Work order:
For each entry below, copy the text exactly and leave out any picture.

Data extract:
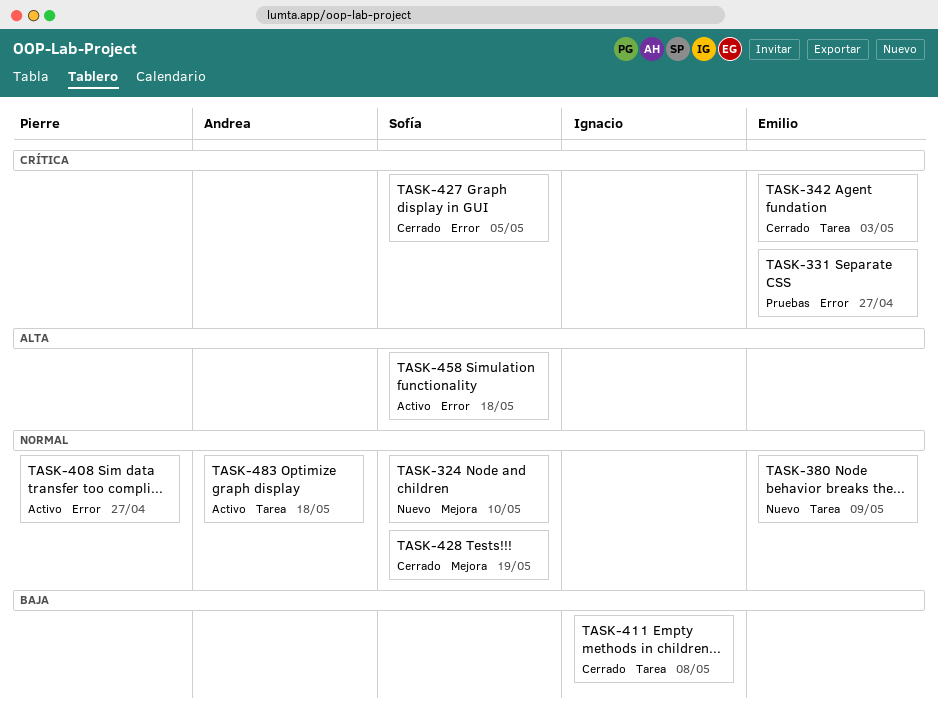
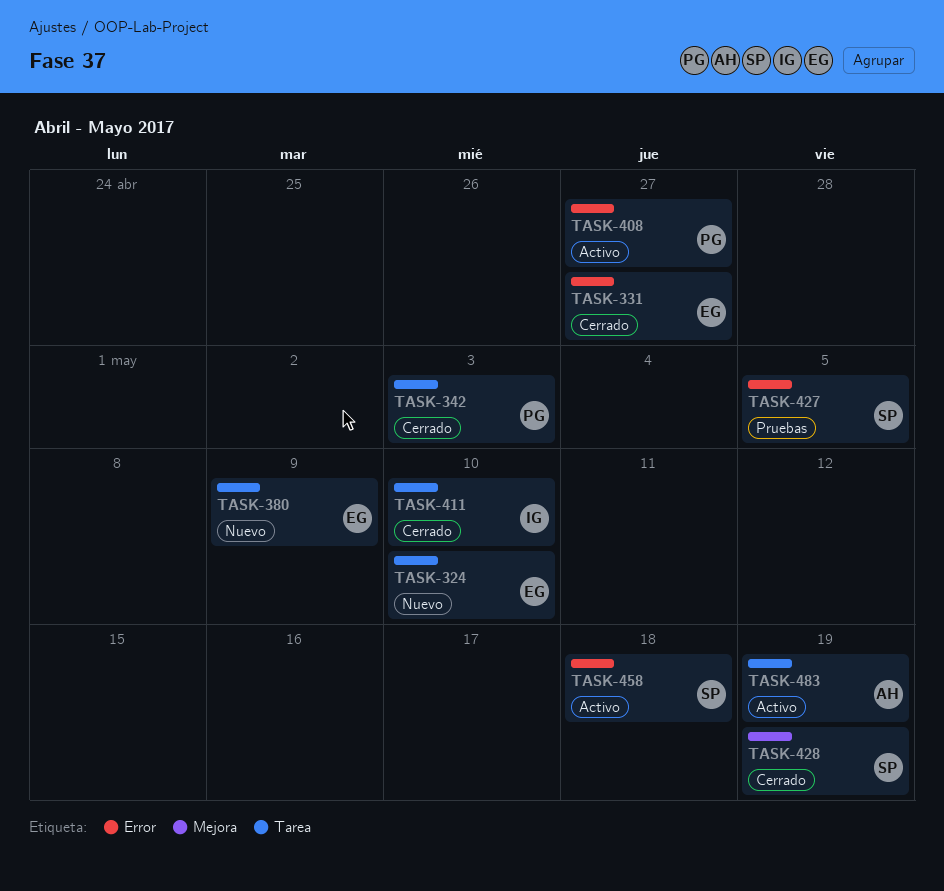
TASK-324, owner: Sofía -> Emilio
TASK-324, label: Mejora -> Tarea
TASK-331, status: Pruebas -> Cerrado
TASK-342, owner: Emilio -> Pierre
TASK-411, due: May 8 -> May 10
TASK-427, status: Cerrado -> Pruebas
TASK-483, due: May 18 -> May 19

Solution to this problem:
TASK-324, owner: Sofía -> Emilio
TASK-324, label: Mejora -> Tarea
TASK-331, status: Pruebas -> Cerrado
TASK-342, owner: Emilio -> Pierre
TASK-411, due: May 8 -> May 10
TASK-427, status: Cerrado -> Pruebas
TASK-483, due: May 18 -> May 19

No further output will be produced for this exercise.